* [EXERCISE BRIEF]: Filter the data for lines with the word "controls" and copy those lines.

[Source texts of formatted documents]
%%

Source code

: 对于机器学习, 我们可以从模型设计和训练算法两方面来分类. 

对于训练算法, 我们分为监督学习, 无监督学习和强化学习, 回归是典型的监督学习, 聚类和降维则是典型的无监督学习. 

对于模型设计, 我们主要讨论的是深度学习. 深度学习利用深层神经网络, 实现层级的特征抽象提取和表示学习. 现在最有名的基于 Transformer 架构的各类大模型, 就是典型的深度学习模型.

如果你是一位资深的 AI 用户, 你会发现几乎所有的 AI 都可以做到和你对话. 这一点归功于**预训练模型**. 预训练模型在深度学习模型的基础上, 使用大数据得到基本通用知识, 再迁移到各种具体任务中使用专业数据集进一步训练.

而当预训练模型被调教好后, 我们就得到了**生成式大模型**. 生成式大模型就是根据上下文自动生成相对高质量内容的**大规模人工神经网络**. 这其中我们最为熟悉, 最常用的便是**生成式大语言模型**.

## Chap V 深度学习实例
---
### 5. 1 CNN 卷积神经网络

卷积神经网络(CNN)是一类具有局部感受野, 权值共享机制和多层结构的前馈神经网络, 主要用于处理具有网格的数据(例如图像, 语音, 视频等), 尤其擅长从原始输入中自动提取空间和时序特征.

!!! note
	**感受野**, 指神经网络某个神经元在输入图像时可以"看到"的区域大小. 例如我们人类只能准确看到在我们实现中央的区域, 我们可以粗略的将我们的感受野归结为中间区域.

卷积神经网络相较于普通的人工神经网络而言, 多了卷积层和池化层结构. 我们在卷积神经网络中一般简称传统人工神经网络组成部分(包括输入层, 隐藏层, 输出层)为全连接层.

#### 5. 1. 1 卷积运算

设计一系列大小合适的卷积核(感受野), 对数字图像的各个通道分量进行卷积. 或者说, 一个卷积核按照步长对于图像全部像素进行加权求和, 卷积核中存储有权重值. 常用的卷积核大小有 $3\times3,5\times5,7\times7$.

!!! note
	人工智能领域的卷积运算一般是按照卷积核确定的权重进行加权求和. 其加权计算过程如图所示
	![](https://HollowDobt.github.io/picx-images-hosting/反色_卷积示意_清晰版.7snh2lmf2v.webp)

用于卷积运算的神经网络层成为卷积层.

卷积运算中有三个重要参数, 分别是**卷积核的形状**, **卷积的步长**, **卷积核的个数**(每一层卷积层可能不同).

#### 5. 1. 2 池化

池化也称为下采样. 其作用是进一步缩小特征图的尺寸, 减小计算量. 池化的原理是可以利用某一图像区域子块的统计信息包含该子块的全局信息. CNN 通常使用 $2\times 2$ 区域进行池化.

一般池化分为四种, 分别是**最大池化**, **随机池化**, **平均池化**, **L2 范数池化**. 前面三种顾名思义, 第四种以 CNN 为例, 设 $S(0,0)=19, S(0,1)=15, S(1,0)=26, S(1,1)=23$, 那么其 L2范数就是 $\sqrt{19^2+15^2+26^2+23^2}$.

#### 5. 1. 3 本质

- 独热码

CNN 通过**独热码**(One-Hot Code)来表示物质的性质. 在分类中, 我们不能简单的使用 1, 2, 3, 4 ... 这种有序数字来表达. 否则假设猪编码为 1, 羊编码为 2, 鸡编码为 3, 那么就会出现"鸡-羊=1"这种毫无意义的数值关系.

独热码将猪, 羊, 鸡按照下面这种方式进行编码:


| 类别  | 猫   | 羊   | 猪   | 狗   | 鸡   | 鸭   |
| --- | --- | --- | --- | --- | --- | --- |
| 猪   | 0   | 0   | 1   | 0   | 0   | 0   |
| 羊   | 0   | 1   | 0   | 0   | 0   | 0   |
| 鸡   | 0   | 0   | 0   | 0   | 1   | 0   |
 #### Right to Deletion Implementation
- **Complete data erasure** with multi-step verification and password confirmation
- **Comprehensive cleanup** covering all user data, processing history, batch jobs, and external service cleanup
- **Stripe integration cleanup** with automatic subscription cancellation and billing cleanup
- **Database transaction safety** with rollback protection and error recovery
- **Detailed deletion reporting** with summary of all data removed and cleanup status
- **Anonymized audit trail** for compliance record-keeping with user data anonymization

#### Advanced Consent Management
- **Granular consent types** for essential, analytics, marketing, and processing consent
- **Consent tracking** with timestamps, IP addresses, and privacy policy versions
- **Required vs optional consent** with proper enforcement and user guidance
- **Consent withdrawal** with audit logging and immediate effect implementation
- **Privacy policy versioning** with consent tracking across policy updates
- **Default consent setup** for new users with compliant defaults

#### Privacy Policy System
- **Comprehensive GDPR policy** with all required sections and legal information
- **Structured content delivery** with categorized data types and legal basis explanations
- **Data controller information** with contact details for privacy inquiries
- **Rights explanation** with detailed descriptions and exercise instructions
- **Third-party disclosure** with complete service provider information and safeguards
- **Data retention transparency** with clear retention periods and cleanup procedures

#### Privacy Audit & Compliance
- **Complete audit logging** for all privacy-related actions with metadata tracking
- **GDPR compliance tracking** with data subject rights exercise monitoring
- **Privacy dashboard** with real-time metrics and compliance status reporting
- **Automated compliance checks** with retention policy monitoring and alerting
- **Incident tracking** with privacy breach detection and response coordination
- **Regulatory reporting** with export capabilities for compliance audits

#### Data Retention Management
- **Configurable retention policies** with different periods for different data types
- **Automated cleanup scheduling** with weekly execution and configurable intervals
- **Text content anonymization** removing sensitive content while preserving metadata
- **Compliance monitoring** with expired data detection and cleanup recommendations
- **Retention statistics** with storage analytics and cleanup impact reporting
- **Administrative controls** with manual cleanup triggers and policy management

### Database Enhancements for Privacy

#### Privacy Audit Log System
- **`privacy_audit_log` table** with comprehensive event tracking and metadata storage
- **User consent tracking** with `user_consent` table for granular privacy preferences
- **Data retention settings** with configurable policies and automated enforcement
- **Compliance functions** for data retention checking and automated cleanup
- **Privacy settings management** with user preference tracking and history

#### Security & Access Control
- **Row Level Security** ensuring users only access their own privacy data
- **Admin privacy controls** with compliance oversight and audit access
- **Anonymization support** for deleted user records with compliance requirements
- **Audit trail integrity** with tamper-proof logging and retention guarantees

%%

* [EXERCISE SOLUTION]:
- **Administrative controls** with manual cleanup triggers and policy management
- **Admin privacy controls** with compliance oversight and audit access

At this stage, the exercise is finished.